Even though graduate school is excruciatingly difficult in various ways, many of us still manage to come through it with silly views about what we've gotten ourselves into. It usually takes five to seven more years of further disabusement in the biz to stop saying quite so many things that you later realize to be foolish.* I think the biggest example for me concerns my views about publication prior to having published very much.
I remember getting the Analysis off-print of my first published journal article, a piece written with Roy Cook called "What Negation is Not."** My wife and I celebrated by going to the bar at the now closed Macaroni Grill in Baton Rouge where an LSU philosophy major would comp us drinks.*** The offprint sat on the bar, soaking up the condensation rings from whatever foofy concoctions sat before us (it still has a weird purply stain).
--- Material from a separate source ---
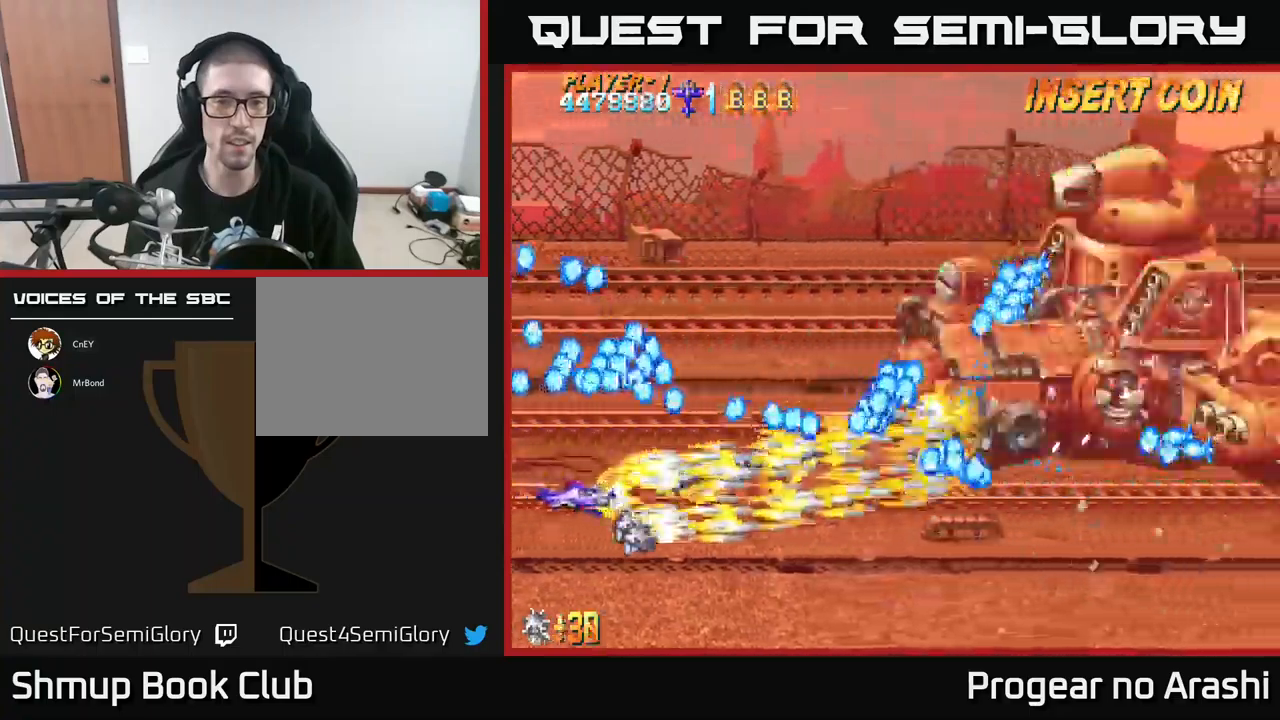
{"buttons": ["A"], "left_stick": "center", "events": [[367, "DPAD_DOWN", "down"], [450, "DPAD_DOWN", "up"]]}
I kept looking at it thinking exactly what Navan R. Johnson is thinking at the video to right.
Of course the outcome wasn't nearly so bad. I never ended up joining the circus, for example. And the gap between what I thought would follow and what did follow was not nearly as wide as that poor Mr. Johnson faced (see the video after the jump, e.g. "He's hates these cans!"). But when I look back I still feel like a jerk.
First, after that first tantalizing bite from Analysis, it took me two more years to get anything else published. While the gap on my c.v. doesn't look like a big deal now, those were some pretty unhappy times. Bob Dylan's throwaway line that his listener had spent twenty years of schooling only to be put on the day shift**** grew louder and louder as I opened my twenty somethingth rejection, right before teaching my fourth class of the day (I was not tenure track).
Second, and this is still something I deal with, I had this naive assumption that if you publish something in a good venue, someone besides the editor and journal reviewers would actually read the article. But this is in general not true. My wife's (journalism related) mad research skills have shed some light on this issue. At least twelve years ago, when she looked into this, it was the case that the average academic publication was cited one point five times, with one of those times being the author citing herself. And the point five times is taken up by a very few articles that are cited thousands of times, not by anything you are going to write.